Jeśli urząd skarbowy uzna, że podatnik zaniżył cenę sprzedawanej nieruchomości, musi wezwać strony do zmiany wartości umowy lub wskazania przyczyn uzasadniających ustalenie ceny odbiegającej od wartości rynkowej. Jeśli strony transakcji nie ustosunkują się do wezwania organu podatkowego, tj. nie zmienią ceny bądź nie wskażą przyczyn jej ustalenia, organ podatkowy dokona określenia wartości umowy z uwzględnieniem opinii biegłego lub biegłych. Jeżeli wartość określona w ten sposób będzie odbiegać o co najmniej 33 proc. od wartości wyrażonej w cenie, koszty opinii biegłego lub biegłych poniesie zbywający.
Organ podatkowy może kwestionować zadeklarowaną wartość odpłatnego zbycia rzeczy, jeżeli podatnik kształtuje swoje stosunki prawne z innym podmiotem w sposób, który ma służyć uchylaniu się od opodatkowania. Właściwa ocena zawartej umowy wymaga wnikliwej analizy jej treści przy uwzględnieniu wszystkich okoliczności faktycznych i prawnych. Jeżeli w trakcie postępowania podatkowego strona wskaże wszystkie okoliczności mające wpływ na ustalenie ceny nieruchomości na poziomie wskazanym w umowie, to organ podatkowy powinien odstąpić od podwyższenia przychodu uzyskanego przez wnioskodawcę i przyjąć cenę ustaloną w umowie.
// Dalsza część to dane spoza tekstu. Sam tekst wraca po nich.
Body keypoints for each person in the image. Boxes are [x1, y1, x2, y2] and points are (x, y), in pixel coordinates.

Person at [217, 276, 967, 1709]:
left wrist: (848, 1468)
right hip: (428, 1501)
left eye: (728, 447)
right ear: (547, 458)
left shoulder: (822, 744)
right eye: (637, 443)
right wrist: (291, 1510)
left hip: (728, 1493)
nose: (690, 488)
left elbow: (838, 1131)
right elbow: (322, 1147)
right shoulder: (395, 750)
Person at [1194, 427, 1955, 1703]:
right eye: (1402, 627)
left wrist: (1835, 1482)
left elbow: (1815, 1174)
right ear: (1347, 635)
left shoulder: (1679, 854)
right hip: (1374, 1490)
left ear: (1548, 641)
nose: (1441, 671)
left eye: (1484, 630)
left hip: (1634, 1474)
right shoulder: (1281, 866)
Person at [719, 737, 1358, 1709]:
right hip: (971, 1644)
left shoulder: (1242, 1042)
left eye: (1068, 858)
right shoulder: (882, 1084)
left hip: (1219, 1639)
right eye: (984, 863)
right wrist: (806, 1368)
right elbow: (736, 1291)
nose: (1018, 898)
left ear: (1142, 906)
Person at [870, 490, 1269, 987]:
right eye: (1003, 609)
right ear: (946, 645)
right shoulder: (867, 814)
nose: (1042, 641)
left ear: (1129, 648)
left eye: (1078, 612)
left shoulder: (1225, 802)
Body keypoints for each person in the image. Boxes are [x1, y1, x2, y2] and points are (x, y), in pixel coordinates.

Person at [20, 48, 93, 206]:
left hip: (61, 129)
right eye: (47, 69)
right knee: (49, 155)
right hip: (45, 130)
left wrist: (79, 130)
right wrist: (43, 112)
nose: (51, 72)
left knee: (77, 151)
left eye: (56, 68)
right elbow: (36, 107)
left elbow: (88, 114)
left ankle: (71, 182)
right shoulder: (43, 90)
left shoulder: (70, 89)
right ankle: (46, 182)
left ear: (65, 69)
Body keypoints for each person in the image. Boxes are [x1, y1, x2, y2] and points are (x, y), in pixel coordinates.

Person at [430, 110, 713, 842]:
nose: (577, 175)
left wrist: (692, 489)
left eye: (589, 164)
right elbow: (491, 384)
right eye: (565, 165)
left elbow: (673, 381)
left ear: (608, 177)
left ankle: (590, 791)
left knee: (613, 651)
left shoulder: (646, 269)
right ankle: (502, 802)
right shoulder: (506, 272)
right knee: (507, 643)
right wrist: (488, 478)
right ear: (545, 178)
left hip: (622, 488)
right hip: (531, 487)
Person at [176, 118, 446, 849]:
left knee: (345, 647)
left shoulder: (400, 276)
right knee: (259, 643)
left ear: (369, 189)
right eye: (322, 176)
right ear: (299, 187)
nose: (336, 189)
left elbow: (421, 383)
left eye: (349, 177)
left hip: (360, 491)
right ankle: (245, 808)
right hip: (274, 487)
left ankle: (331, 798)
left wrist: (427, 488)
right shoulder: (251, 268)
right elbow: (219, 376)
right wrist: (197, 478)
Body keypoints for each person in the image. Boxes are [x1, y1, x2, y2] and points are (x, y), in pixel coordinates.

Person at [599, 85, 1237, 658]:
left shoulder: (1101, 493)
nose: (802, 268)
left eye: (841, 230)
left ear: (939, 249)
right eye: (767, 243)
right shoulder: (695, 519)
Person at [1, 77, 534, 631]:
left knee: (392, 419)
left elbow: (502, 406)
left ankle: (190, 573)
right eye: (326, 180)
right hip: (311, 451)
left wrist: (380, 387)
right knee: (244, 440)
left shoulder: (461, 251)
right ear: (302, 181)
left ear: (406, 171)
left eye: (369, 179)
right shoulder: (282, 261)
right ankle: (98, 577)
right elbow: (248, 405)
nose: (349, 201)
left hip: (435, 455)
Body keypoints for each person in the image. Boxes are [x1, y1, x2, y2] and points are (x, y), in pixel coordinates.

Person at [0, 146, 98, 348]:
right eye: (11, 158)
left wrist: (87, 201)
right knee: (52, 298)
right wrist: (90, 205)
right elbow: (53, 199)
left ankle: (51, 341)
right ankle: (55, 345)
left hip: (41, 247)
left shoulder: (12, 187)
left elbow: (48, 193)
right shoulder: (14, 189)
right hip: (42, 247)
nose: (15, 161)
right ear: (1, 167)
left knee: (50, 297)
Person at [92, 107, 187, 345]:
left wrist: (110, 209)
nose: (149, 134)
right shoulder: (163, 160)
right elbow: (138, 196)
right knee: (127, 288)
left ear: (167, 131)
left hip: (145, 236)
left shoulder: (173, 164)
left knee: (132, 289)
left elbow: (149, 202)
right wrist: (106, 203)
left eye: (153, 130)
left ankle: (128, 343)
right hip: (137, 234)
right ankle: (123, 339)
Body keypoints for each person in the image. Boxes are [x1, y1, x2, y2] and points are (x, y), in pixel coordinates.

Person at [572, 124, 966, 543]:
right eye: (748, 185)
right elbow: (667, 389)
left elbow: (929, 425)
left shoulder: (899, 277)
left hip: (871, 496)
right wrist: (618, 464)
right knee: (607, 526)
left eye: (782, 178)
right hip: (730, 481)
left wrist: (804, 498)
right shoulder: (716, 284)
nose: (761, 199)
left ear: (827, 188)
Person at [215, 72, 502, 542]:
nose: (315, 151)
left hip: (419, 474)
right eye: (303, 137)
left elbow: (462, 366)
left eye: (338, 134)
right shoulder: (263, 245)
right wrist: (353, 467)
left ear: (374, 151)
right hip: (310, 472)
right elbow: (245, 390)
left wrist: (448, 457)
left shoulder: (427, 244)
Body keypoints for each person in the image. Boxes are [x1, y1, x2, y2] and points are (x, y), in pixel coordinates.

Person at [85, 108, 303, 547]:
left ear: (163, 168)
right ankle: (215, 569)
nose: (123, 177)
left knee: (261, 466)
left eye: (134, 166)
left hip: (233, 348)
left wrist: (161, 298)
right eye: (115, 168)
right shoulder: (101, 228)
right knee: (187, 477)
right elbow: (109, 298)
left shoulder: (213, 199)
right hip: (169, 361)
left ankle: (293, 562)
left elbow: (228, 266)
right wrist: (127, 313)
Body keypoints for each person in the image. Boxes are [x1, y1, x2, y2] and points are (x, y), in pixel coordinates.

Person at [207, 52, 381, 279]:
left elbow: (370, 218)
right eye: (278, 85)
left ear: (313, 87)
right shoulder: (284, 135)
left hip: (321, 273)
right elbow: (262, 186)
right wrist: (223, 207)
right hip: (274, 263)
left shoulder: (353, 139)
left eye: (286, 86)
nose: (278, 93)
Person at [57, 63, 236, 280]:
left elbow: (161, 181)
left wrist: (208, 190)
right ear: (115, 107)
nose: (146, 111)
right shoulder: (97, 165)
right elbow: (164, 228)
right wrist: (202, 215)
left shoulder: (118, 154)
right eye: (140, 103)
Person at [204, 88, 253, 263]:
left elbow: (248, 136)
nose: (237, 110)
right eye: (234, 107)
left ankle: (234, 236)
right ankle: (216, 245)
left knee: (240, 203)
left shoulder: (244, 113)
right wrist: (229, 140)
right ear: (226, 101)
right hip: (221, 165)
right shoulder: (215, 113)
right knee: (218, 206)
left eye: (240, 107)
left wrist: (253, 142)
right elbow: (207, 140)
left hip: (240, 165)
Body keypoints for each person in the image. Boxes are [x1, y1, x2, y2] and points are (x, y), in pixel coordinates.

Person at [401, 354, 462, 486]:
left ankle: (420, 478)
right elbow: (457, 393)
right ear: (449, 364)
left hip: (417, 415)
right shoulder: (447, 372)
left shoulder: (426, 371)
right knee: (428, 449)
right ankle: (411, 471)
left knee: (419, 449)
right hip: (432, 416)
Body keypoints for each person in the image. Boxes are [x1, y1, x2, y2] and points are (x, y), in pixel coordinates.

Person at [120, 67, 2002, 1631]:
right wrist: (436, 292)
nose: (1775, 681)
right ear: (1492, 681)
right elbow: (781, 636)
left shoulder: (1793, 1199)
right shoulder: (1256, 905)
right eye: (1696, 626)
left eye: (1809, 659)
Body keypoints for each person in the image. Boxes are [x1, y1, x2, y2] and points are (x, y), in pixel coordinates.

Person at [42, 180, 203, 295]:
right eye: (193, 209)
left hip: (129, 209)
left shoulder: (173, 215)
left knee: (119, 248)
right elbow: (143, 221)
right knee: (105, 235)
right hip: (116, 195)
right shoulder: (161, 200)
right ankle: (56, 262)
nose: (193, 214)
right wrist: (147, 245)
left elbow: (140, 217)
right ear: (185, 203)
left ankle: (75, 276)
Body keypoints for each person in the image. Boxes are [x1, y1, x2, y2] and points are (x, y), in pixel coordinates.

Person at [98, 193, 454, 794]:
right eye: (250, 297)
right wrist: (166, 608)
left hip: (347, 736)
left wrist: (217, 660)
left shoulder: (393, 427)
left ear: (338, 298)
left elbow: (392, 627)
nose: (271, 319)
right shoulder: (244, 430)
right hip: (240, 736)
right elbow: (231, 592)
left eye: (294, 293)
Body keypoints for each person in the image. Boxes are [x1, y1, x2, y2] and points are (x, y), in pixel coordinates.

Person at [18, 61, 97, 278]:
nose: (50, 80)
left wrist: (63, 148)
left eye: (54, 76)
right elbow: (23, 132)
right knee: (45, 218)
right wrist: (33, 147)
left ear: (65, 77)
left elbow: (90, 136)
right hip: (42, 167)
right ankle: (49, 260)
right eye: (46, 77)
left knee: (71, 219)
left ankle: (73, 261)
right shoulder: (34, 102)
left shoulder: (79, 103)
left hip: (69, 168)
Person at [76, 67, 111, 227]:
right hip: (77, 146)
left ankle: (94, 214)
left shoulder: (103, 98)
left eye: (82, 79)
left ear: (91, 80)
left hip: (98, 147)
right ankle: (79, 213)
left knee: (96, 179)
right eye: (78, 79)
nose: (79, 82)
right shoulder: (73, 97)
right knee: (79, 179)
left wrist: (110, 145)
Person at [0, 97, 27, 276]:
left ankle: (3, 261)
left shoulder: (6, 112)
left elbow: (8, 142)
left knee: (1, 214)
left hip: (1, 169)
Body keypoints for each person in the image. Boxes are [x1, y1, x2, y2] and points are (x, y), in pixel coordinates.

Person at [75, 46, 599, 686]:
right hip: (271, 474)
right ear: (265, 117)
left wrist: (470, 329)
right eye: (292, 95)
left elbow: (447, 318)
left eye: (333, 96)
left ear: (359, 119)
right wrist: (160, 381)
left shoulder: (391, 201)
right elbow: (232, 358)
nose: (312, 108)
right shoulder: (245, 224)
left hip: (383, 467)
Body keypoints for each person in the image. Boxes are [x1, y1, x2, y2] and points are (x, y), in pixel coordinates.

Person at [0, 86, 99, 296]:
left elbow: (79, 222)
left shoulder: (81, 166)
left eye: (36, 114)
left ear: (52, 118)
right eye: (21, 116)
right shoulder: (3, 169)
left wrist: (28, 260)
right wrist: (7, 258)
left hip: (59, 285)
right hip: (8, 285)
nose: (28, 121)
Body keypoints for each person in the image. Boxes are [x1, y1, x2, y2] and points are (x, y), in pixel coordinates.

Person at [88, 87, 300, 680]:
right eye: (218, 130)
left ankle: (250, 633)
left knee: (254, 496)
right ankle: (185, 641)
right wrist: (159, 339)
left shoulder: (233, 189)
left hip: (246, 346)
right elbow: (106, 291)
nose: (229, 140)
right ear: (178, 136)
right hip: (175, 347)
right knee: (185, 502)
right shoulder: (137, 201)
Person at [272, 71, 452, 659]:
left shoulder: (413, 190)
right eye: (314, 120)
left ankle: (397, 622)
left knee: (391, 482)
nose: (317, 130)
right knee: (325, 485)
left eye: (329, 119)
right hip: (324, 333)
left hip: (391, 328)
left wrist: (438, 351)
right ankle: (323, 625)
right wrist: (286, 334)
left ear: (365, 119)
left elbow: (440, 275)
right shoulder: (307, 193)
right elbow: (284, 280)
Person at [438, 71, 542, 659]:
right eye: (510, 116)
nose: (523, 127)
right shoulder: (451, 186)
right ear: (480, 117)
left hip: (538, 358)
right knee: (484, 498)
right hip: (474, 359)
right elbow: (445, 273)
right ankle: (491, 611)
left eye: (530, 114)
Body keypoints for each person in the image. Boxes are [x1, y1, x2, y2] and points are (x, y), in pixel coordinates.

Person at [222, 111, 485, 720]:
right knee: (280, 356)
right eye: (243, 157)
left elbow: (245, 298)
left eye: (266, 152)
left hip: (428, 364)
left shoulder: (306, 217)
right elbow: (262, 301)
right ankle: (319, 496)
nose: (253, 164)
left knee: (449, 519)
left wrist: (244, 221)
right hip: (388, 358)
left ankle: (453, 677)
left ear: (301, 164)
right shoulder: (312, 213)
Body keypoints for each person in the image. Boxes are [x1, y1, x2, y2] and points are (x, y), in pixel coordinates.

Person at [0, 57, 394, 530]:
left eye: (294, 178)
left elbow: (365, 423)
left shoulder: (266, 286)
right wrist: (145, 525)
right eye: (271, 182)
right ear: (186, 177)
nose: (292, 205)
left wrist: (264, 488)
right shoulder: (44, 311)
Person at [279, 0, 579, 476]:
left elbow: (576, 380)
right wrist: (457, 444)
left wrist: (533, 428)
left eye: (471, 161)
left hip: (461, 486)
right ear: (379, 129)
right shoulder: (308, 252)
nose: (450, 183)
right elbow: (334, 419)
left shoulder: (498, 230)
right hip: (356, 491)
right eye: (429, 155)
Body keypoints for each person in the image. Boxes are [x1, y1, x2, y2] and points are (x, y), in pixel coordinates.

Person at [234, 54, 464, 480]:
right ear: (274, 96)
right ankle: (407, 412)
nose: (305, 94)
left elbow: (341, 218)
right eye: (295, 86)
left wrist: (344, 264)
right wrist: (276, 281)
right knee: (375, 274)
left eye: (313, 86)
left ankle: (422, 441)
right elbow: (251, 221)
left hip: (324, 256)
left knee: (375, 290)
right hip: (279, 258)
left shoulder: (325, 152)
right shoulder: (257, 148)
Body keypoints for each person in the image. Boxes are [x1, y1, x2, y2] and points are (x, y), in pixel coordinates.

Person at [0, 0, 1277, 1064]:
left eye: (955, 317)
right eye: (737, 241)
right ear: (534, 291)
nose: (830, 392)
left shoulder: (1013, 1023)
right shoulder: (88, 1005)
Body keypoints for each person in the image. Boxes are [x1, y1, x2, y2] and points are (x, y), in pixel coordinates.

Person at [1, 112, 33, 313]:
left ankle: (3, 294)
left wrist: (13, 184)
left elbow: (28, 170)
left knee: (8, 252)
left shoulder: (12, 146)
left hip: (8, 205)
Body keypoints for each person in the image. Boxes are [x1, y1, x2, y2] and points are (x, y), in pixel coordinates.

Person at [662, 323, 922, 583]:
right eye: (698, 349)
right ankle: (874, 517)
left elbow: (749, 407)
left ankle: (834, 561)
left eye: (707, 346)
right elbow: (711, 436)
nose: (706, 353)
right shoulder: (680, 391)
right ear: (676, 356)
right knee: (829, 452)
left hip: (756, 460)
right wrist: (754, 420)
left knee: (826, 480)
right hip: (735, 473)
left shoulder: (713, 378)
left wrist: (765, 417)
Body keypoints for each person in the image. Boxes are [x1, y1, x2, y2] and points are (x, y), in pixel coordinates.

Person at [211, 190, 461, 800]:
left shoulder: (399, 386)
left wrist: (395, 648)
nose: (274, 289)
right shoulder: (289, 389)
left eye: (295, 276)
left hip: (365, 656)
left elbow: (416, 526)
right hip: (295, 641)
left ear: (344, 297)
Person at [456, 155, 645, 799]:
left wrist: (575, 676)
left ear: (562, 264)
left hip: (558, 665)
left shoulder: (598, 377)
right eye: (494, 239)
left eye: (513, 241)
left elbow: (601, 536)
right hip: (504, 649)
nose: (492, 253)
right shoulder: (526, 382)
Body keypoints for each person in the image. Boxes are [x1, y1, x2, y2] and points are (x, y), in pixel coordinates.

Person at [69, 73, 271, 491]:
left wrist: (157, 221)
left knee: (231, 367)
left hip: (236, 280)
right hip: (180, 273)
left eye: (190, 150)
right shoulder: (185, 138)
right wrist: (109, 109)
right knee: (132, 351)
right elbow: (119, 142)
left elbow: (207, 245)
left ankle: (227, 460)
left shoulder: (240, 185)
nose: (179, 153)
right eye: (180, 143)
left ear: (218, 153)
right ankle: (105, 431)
Przykład: Nabycie nieruchomości przez podział majątku
Podatnicy w trakcie trwania małżeństwa nabyli nieruchomość. W wyniku rozwodu doszło do podziału majątku, w ramach którego zarówno mężowi, jak i żonie przypadła część nieruchomości. Małżonkowie chcą sprzedać swoje części. Kiedy dochodzi do nabycia nieruchomości?
Za datę nabycia w przypadku sprzedaży nieruchomości, która przypadła danej osobie w wyniku podziału majątku dorobkowego małżeńskiego, należy przyjąć datę jej nabycia w czasie trwania związku małżeńskiego, jeżeli wartość otrzymanej przez daną osobę nieruchomości w wyniku podziału tego majątku mieści się w udziale, jaki temu małżonkowi przysługuje w majątku dorobkowym małżeńskim. Jeżeli wartość otrzymanej przez byłego małżonka nieruchomości przekracza jego udział w majątku dorobkowym małżeńskim, to za datę nabycia tej części nieruchomości, która przekracza udział byłego małżonka w majątku dorobkowym małżeńskim, należy przyjąć dzień, w którym dokonano podziału majątku dorobkowego małżeńskiego.



Podstawa prawna
Ustawa z 26 lipca 1991 r. o podatku dochodowym od osób fizycznych (t.j. Dz.U. z 2000 r. nr 14, poz. 176 z późn. zm.).
Ustawa z 16 listopada 2006 r. o zmianie ustawy o podatku dochodowym od osób fizycznych oraz o zmianie niektórych innych ustaw (Dz.U. nr 217, poz. 1588).